LIVRES – Thomas W. Salmon, Médecin des sans-voix et des soldats

Sophie Delaporte

Éditions Odile Jacob, 2023,  

300 p., 25,90€

Spécialiste de la médecine de guerre, l’historienne Sophie Delaporte se propose de faire connaître au public francophone un médecin étatsunien à ses yeux trop oublié, même en son pays, Thomas W. Salmon. Rappelant son milieu familial (dépressif), elle retrace le parcours de ce personnage qui, de simple médecin, est devenu, par son travail sur le terrain et sans passer par une formation académique, un psychiatre reconnu. Amoureux de la mer, c’est en elle qu’il disparaîtra. 
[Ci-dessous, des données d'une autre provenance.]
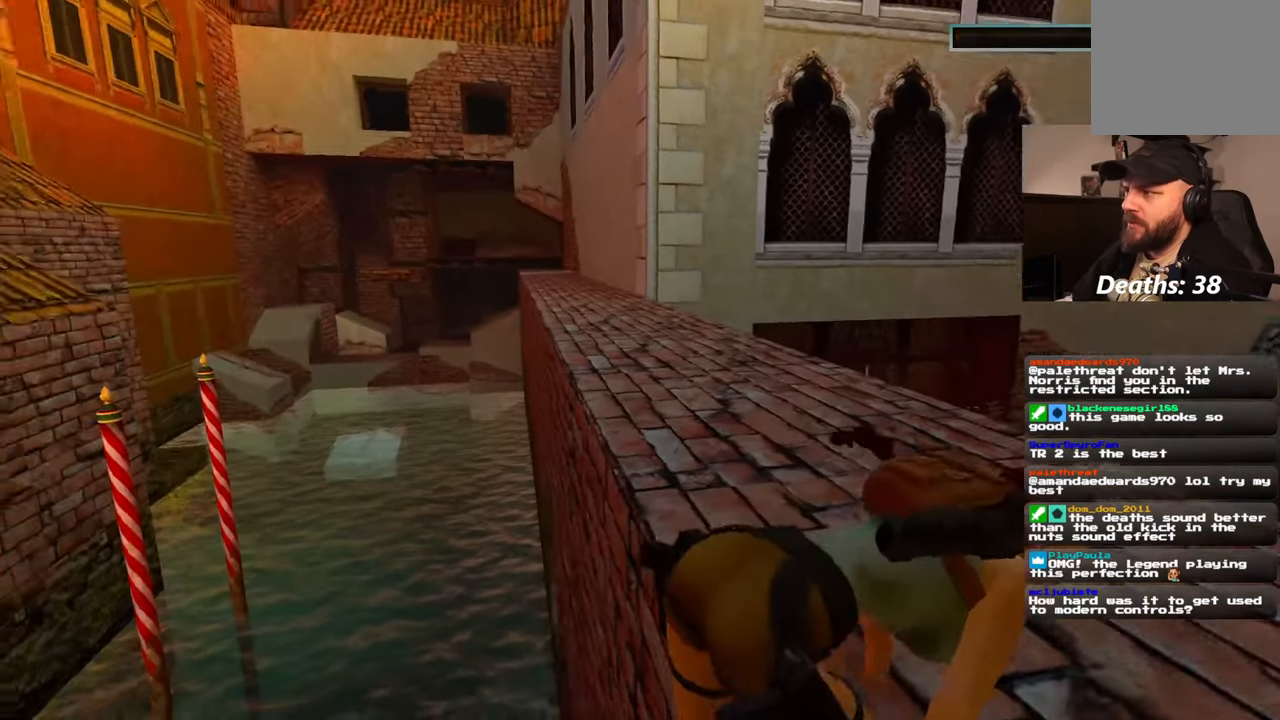
{"dt_ms": 500, "buttons": [], "left_stick": "center", "right_stick": "center", "events": []}
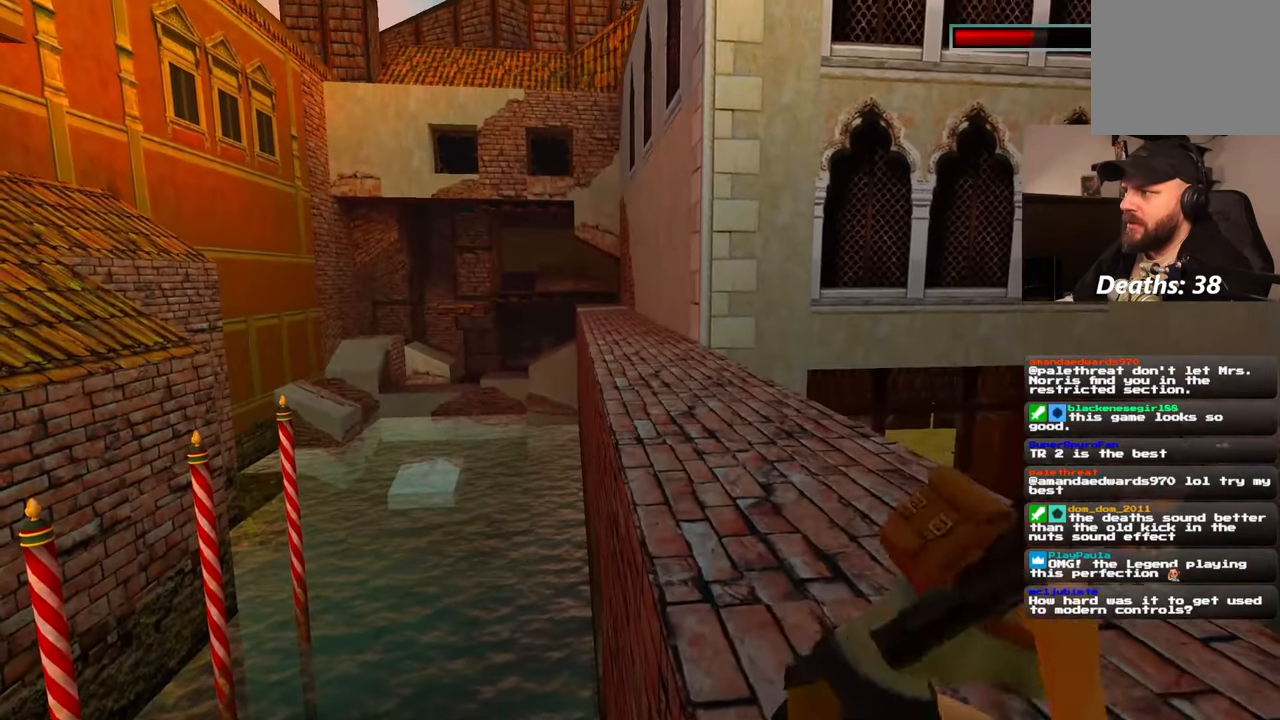
{"dt_ms": 500, "buttons": [], "left_stick": "up", "right_stick": "center", "events": [[33, "left_stick", "up"]]}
Thomas Salmon (1876-1927) a, selon Delaporte, « contribué à modifier la discipline psychiatrique, à changer la profession et la place de celle-ci dans le champ médical, mais aussi au sein de la société tout entière ». Le livre souligne les difficultés de la psychiatrie à exister dans le monde médical et, par là-même, les connexions qui s’établissent entre la médecine, les domaines politiques et financiers. Nous sommes cependant loin ici des lectures critiques qu’un Michel Foucault nous a laissées sur les relations entre la médecine et le pouvoir, sur l’enfermement du fou avec la création de la folie, sur les rapports entre discipline du corps et pouvoir. Delaporte s’en tient au niveau de la biographie narrative, en s’appuyant sur de nombreux documents permettant de mettre en avant le rôle de ce médecin dont le travail a mis en lumière la spécificité des traumatismes de guerre.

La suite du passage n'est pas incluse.